::: Kutipan untuk Dibaca

Saturday, November 15, 2014

Resensi Buku 'Pendidikan Anak Ala Jepang', Mengungkap Rahasia Kedisiplinan Masyarakat Jepang

Pendidikan Anak Ala Jepang
Saleha Juliandi dan Juniar Putri

Gambar di atas adalah cover buku yang saya baca seminggu belakangan ini. Hah, seminggu? Memang setebal apa bukunya, Prith? Mungkin akan ada yang nanya begitu. Hihi, bukunya sih cuma 173 halaman, teman-teman. Tapi bacanya tuh mesti dihayati, soalnya banyak istilah bahasa Jepang di dalamnya. Udah bagus segitu juga saya nggak penasaran untuk baca huruf Jepangnya, gak bakalan tamat kalau itu yang terjadi, hihihi...

Tapi beneran deh, baca buku ini tuh kaya lagi belajar sekaligus evaluasi. Belajar tentang satu metode pengasuhan anak yang bagus dan unik, dimana sebagian rasanya tak pernah saya temukan dalam kebudayaan negeri ini. Plus evaluasi, seberapa dekat sih kita--khususnya saya--sudah menerapkan pendidikan semacam ini pada anak-anak?


Pendidikan Anak Ala Jepang

Penting ya untuk dibaca? Apa bedanya dengan pendidikan anak ala Indonesia? Apa sih yang unik dari metode pendidikan anak di negara yang terletak di kawasan Asia Timur itu? Jika Anda bertanya demikian, mari renungkan beberapa poin berikut:

- Hampir semua orang Jepang memanfaatkan waktunya dengan membaca buku. Kalo belum pernah ke Jepang kaya saya, coba aja nonton film Jepang atau berita tentang Jepang. Di manapun itu, taman kota, stasiun dll, orang-orang pada umumnya megang buku (dibaca ya, bukan dijual)
- Di Jepang orang-orang mengantri dengan tertib. Yang ini juga, liat aja di film atau berita tentang Jepang.
- Di Jepang anak-anak tak diajarkan calistung di TK, tapi faktanya mereka memiliki SDM yang berkualitas tinggi (Produk elektronik atau otomotif buatan Jepang udah bersliweran di negara kita, nggak mungkin dibikin oleh SDM yang pas-pasan).
- Jepang merupakan negara yang sangat bersih, bahkan disebut-sebut sebagai salah satu negara paling bersih di dunia

Berdasarkan keempat poin itu saja, sudah cukup bagi saya untuk mengagumi karakter masyarakat Negeri Matahari Terbit tersebut. Dalam benak saya, pasti ada yang sesuatu yang spesial dari negara ini, khususnya di bidang pola asuh dan pendidikan. Kedua bidang itu saya soroti, karena saya yakin bahwa karakter yang baik itu tidak tumbuh dalam sehari, melainkan hasil dari sebuah pembelajaran dalam jangka panjang.

::::::

Ubahlah bagian resensi buku dari "Penting ya untuk" sampai "film atau berita tentang Jepang." dengan mengganti "tertib" menjadi "teratur", lalu tuliskan kembali bagian tersebut.

::: Data Tersedia

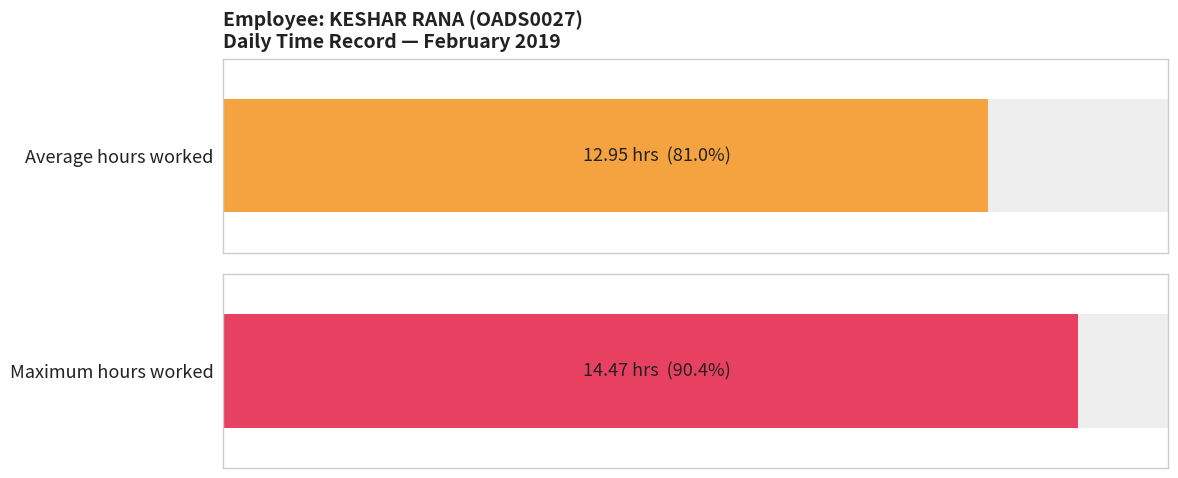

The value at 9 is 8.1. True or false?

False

::::::

Jawaban di Bawah:
Penting ya untuk dibaca? Apa bedanya dengan pendidikan anak ala Indonesia? Apa sih yang unik dari metode pendidikan anak di negara yang terletak di kawasan Asia Timur itu? Jika Anda bertanya demikian, mari renungkan beberapa poin berikut:

- Hampir semua orang Jepang memanfaatkan waktunya dengan membaca buku. Kalo belum pernah ke Jepang kaya saya, coba aja nonton film Jepang atau berita tentang Jepang. Di manapun itu, taman kota, stasiun dll, orang-orang pada umumnya megang buku (dibaca ya, bukan dijual)
- Di Jepang orang-orang mengantri dengan teratur. Yang ini juga, liat aja di film atau berita tentang Jepang.